───── Dataset entries
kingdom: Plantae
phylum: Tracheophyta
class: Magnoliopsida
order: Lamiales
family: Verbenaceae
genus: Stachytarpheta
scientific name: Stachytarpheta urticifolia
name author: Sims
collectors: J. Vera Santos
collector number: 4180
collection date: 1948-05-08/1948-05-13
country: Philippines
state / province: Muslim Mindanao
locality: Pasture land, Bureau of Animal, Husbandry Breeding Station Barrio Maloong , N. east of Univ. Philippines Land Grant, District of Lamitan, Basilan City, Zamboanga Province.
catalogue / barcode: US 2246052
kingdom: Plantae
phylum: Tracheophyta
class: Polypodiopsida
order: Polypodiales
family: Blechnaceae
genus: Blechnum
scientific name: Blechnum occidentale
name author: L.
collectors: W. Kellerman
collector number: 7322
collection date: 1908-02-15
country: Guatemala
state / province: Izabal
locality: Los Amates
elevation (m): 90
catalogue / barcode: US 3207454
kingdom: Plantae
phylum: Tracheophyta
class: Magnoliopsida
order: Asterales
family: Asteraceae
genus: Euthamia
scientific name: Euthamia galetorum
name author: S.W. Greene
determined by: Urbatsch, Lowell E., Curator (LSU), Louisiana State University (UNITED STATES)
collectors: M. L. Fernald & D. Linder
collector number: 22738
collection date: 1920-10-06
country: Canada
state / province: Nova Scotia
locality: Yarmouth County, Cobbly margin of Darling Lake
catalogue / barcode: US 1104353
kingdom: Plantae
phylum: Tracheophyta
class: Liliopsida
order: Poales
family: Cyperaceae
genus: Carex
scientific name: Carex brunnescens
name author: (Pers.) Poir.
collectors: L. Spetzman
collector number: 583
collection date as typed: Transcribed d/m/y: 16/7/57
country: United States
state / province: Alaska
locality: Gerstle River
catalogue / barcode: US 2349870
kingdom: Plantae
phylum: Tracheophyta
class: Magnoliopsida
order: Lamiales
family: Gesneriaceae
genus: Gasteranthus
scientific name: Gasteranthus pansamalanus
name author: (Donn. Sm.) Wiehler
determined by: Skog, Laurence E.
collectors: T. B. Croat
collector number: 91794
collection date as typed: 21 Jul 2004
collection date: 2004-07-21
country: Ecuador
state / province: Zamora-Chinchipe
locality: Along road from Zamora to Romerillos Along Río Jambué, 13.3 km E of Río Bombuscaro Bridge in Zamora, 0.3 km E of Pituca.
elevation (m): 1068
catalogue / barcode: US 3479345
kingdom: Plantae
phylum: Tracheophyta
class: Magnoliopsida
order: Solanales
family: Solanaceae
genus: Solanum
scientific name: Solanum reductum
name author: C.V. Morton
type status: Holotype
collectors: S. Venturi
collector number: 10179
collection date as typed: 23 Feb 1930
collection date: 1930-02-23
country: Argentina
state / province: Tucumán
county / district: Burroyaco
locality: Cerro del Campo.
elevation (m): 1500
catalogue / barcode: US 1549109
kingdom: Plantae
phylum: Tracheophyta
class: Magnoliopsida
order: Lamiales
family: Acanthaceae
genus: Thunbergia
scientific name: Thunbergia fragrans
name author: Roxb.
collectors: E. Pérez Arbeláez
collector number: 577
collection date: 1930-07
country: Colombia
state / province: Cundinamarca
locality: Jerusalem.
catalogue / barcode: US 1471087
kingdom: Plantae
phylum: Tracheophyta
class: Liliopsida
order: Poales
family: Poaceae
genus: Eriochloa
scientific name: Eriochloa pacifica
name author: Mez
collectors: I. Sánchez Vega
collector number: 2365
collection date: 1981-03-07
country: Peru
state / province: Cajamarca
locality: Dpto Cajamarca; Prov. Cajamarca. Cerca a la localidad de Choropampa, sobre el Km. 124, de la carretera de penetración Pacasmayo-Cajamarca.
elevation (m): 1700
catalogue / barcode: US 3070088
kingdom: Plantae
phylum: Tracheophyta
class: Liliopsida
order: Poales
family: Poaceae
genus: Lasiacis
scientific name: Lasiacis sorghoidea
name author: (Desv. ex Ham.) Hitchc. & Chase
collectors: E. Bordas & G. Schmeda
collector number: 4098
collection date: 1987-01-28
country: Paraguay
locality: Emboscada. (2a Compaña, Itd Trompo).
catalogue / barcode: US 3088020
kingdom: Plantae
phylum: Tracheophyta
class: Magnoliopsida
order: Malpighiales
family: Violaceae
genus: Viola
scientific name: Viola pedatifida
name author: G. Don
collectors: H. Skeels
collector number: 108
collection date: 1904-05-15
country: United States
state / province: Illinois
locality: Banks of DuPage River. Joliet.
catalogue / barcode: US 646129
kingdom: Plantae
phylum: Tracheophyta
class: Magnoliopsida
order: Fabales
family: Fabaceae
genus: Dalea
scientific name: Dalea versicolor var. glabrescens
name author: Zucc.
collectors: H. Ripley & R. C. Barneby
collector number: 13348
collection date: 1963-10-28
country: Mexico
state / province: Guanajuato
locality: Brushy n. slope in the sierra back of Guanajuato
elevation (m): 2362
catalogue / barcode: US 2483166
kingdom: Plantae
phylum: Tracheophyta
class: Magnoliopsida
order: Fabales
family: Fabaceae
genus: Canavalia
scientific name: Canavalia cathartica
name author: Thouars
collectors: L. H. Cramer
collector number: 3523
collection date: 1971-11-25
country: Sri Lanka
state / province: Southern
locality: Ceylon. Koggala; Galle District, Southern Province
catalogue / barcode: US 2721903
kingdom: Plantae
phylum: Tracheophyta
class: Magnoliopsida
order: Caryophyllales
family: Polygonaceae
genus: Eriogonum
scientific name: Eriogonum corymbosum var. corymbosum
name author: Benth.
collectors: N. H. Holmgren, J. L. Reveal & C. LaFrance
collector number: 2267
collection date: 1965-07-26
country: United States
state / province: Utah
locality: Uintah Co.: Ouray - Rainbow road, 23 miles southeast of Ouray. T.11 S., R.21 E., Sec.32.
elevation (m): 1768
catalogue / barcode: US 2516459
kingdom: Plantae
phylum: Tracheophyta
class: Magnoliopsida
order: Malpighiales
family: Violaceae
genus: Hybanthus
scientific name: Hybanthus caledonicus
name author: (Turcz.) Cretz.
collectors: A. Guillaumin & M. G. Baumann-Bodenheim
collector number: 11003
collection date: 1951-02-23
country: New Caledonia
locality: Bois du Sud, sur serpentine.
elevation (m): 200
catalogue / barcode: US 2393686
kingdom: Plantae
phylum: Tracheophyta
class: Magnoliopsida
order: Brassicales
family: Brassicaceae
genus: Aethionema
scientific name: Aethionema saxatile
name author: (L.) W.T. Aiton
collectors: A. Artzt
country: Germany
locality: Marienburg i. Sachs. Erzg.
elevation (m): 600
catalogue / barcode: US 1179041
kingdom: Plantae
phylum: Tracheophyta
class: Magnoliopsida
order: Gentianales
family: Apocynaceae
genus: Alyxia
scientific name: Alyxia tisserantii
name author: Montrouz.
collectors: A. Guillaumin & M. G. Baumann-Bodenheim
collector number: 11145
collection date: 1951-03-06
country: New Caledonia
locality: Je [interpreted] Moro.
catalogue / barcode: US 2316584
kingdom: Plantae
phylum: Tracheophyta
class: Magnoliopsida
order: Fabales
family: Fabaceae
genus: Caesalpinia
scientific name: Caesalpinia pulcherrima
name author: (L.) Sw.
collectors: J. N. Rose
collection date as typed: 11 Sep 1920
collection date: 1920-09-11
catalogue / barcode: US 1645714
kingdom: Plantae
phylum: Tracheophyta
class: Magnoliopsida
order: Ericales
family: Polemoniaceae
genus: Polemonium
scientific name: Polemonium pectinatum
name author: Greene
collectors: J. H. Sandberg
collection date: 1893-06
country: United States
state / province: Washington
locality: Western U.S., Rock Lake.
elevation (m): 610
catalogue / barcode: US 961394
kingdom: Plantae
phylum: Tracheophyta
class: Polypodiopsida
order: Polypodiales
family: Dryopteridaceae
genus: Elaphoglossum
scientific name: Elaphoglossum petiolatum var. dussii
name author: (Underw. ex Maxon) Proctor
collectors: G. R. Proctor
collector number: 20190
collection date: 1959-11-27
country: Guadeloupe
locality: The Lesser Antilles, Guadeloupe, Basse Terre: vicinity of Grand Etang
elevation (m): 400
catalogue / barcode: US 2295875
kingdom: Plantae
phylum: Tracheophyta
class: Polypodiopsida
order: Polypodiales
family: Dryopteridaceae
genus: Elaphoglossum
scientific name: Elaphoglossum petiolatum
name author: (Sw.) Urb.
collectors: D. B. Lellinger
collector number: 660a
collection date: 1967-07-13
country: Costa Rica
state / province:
──────────
## Requirements:
Return the stretch of the records from the line containing "locality: Banks of DuPage River. Joliet." through the line containing "state / province: Guanajuato", copied verbatim.

## Result of this task:
locality: Banks of DuPage River. Joliet.
catalogue / barcode: US 646129
kingdom: Plantae
phylum: Tracheophyta
class: Magnoliopsida
order: Fabales
family: Fabaceae
genus: Dalea
scientific name: Dalea versicolor var. glabrescens
name author: Zucc.
collectors: H. Ripley & R. C. Barneby
collector number: 13348
collection date: 1963-10-28
country: Mexico
state / province: Guanajuato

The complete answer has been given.